Não vi zorra nenhuma

Leia o artigo sobre o título do Vitória na Série B

  • Moysés Suzart Autor(a) Convidado(a) Moysés Suzart é jornalista e torcedor fanático do Leão

Publicado em 20/11/2023 às 05:00:00
Torcida do Leão subiu no alambrado do Barradão
Torcida do Leão subiu no alambrado do Barradão. Crédito: Arisson Marinho/ CORREIO

Nem queira saber de mim como o Vitória jogou contra o Sport. Até hoje nem sei qual foi a escalação (só fui saber que Léo Gamalho não estava jogando com 15 minutos de jogo), imagina quem jogou bem ou perdeu gol de cara. Esquema tático? Só se for a sincronia perfeita do mosaico vindo da arquibancada. No jogo que levantamos o troféu de campeão brasileiro, minha ida ao Barradão foi sem aquela tensão pré-jogo. Tampouco utilizei meu dicionário de xingamentos e reclamações proferidas na arquibancada que causaria espanto até ao Aurélio.

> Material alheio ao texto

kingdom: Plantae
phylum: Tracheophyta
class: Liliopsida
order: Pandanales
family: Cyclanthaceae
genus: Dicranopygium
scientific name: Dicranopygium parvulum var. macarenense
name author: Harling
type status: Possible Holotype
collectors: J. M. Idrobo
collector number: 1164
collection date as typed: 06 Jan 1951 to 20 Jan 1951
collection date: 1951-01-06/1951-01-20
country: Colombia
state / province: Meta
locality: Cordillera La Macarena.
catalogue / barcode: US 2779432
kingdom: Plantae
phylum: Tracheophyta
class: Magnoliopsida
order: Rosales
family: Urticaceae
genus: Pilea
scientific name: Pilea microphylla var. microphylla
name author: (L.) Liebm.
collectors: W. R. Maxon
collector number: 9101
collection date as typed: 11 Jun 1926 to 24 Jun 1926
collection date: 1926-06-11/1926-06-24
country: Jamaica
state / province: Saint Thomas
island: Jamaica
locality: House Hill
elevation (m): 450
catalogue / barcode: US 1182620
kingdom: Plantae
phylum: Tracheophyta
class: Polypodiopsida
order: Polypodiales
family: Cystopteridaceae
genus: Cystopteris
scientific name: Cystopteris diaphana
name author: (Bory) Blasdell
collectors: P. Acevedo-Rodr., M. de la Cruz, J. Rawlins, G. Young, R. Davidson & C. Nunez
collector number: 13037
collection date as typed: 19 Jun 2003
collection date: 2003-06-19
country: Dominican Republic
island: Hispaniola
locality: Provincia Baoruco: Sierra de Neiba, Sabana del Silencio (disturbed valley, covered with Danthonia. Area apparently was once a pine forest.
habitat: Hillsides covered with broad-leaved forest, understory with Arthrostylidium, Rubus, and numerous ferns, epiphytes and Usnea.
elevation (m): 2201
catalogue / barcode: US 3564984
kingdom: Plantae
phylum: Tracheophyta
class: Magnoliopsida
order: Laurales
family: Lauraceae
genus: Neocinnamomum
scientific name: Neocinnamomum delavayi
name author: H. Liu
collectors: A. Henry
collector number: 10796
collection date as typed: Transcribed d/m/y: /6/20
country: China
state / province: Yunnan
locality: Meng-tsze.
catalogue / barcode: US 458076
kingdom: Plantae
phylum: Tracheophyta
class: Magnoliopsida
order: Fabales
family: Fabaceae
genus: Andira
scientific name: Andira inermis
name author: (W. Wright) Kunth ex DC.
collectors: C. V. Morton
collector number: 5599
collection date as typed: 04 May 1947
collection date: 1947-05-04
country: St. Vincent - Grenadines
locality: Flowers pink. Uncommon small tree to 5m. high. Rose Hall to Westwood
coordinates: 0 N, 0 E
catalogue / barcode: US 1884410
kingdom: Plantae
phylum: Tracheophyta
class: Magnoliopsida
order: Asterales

Na verdade, foi como ir num passeio ao parque. Um show na Concha Acústica ou bater palminha no pôr do sol do Porto da Barra. E acho que muita gente nem queria saber o que ocorria no gramado mesmo. Quer um exemplo? Um corneteiro que ficava todo jogo na grade do Barradão cometendo diversos crimes de pequeno potencial ofensivo contra a pessoa do técnico ‘Léo Condeus’, sábado parecia uma nigrinha, fazendo juras de amor pro nosso salvador. “Condé, eu te amo, sinha desgraça!”. Outro, tomado de substâncias etílicas de quem estava comendo água no estacionamento desde 9h da manhã, teve a maluquice de perguntar se o empate era suficiente para sermos campeões. Tudo tem limite.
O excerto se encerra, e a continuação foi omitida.